Last night I had a dream… I seen this operation for growing dope busted and graduated into the house. Was alone in there. Felt urges to relapse on PMO which scared me. Dream went on. Ended up with cannabis (going to call it dope here) and had like three joints burning in my truck - I use to smoke in there and would smoke heaps. I smoked two joints and I was parked right next to my parents house. The buzz I got was so not worth it. My step dad came out and found out he was so disappointed and the shame and guilt I felt sucked, it was so not worth it. Then as the dream went on I walked down the road and saw a wild pig.

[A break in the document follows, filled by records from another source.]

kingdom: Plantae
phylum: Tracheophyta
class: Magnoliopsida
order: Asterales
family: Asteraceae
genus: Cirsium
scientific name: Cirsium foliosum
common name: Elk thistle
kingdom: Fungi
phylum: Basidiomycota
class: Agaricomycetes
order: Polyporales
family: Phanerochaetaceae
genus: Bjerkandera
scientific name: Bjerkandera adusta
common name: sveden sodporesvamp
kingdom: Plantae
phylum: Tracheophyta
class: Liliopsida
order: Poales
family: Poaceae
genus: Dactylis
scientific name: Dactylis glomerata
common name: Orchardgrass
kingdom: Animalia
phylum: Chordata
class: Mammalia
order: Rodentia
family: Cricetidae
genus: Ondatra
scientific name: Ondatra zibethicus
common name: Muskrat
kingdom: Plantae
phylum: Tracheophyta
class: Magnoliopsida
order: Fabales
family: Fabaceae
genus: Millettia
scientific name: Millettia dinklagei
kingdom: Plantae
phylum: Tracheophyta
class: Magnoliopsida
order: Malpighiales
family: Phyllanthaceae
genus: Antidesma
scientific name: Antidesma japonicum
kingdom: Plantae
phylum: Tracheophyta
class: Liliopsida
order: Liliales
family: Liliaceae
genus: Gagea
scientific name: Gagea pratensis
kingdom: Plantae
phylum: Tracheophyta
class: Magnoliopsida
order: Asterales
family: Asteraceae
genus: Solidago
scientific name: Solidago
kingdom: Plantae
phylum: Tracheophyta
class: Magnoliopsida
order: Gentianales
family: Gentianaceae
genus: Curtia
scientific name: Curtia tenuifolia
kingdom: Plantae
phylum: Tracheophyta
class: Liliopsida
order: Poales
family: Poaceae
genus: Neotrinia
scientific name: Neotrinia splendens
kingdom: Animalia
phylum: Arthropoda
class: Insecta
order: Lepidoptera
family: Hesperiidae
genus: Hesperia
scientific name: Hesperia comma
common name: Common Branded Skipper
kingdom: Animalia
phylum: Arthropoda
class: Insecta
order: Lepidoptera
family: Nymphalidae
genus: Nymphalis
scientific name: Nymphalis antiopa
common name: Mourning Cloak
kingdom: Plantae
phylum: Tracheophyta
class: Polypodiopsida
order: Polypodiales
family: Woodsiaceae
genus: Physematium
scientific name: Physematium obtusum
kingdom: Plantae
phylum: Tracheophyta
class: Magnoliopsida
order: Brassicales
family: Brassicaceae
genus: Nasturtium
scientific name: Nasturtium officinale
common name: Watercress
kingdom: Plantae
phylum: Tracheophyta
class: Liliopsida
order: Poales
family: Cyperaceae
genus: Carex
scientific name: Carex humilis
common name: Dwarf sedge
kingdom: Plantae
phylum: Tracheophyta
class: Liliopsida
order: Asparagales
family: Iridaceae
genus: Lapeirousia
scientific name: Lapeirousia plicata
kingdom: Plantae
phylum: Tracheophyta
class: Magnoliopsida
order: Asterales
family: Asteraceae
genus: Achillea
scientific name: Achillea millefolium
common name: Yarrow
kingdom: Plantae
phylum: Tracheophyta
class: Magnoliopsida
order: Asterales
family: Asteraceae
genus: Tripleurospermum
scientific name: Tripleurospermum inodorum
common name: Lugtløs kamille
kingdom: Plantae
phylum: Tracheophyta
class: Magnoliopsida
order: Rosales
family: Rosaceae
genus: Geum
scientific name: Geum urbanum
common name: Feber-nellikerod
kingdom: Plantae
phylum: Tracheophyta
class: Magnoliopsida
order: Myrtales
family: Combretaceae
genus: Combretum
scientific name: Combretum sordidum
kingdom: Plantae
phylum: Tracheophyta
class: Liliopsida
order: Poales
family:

Knowing my family needed meat i ran back to find my dad and while High and got him. We went down and tried to shoot these pigs but it got kind of sinister, the area we were in seemed like it had some type of haunted connotations and it felt very primal almost. Soon after I woke up I was so gutted about thinking I relapsed then so happy it was just a dream. I thought I would have to go to NA and take back my seven months clean. And the bit about the pmo relapse sucked too because that’s a hard one to stay clear from.